— А другие...участники ритуала в таком же, как я, состоянии?
— В ком больше нашей крови, тот легче переносит такие вещи, — ответила Нээль, не отрываясь от текста.
— Нам еще долго ехать?
— Послезавтра будем дома.
— А Осом-Шиаль осталась в деревне? — Берту не очень нравилось заваливать Нээль вопросами, но любопытство распирало его.
— Да, на пару дней. Потом вернется в город. Можно даже организовать вашу встречу. Она ведь тебе понравилась? — женщина взглянула на юнца с легкой улыбкой.
— Э-э... — протянул тот, залившись краской, — Да. Конечно.
Они помолчали какое-то время. Берту не хотелось спать, и было довольно скучно, но утомлять тяжелую голову чтением не тянуло.
На языке крутился вопрос, казавшийся парню очень важным.
— Тетя Нээль.
— Да?
— Вы знали мою мать?
— Я твоя мать.
— Что, простите? — Берт решил, что не расслышал.
Нээль бросила на него долгий серьезный взгляд.
— Я твоя мать, — с расстановкой повторила она.
С полминуты мальчик просто смотрел перед собой.
— Ты шутишь?..
Впервые в жизни он обратился к Нээль на «ты».
Она села на койке, не сводя с побелевшего юноши взгляд.
— Я похожа на шутницу?
Берт еле нашел в себе силы помотать головой.
Женщина повернулась лицом к окну, за которым не было видно ничего, кроме проносящихся мимо редких огней.
Одного этого открытия было достаточно, чтобы оставить подростка без сна на ночь.
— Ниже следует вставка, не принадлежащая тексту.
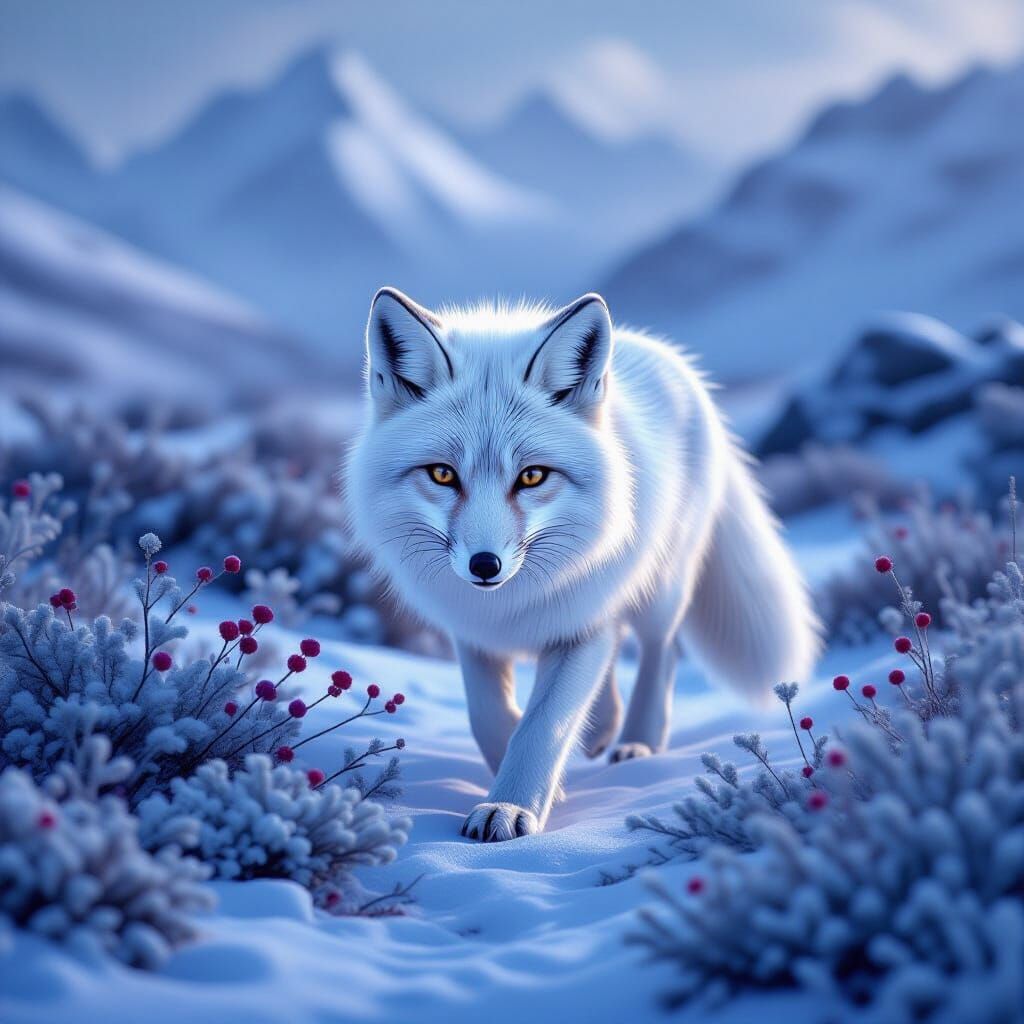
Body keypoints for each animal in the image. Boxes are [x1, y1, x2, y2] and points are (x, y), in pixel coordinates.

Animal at [345, 287, 821, 842]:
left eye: (532, 476)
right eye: (443, 474)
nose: (485, 565)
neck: (511, 604)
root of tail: (674, 362)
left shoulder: (580, 626)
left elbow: (542, 725)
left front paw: (509, 807)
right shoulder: (473, 630)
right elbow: (488, 717)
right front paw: (531, 781)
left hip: (659, 590)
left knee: (662, 649)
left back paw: (638, 740)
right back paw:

Но тетя Нээль сочла нужным продолжить демонстрацию скелетов из семейного шкафа.
— Я хочу, чтобы ты очень внимательно меня выслушал, не задавая вопросов, — хладнокровно начала Нээль, — Опыт, полученный в ритуале, должен помочь тебе понять, если ты позволишь ему. Итак, ты должен будешь безоговорочно принять четыре вещи. Первое: я твоя мать. Я давно знакома с твоей семьей. Второе: я мать Мегеналь. Она твоя сводная сестра. Третье: я так же мать твоего отца. Да, я очень давно знакома с твоей семьей, и мне гораздо больше лет, чем на вид.
Женщина прервалась, внимательно изучая выражение лица Берта.
Он смотрел на Нээль стеклянными глазами. Ему подумалось, что она прямо сейчас перед его очами сходит с ума, настолько невероятную чушь она несла, и от этого стало жутко. Но даже перспектива ее безумие было гораздо более приемлемой, чем правдивость ее слов, потому что в этом случае сумасшествие грозило самому Берту.
Довольно долго ничего не происходило. Двое сидели друг напротив друга, одна всматривалась во тьму за окном поезда, другой — во тьму внутри себя. Последняя была значительно более непроглядной.
Женщина неожиданно переместилась на койку Берта, буравя того невыносимо спокойным взглядом ледяных глаз.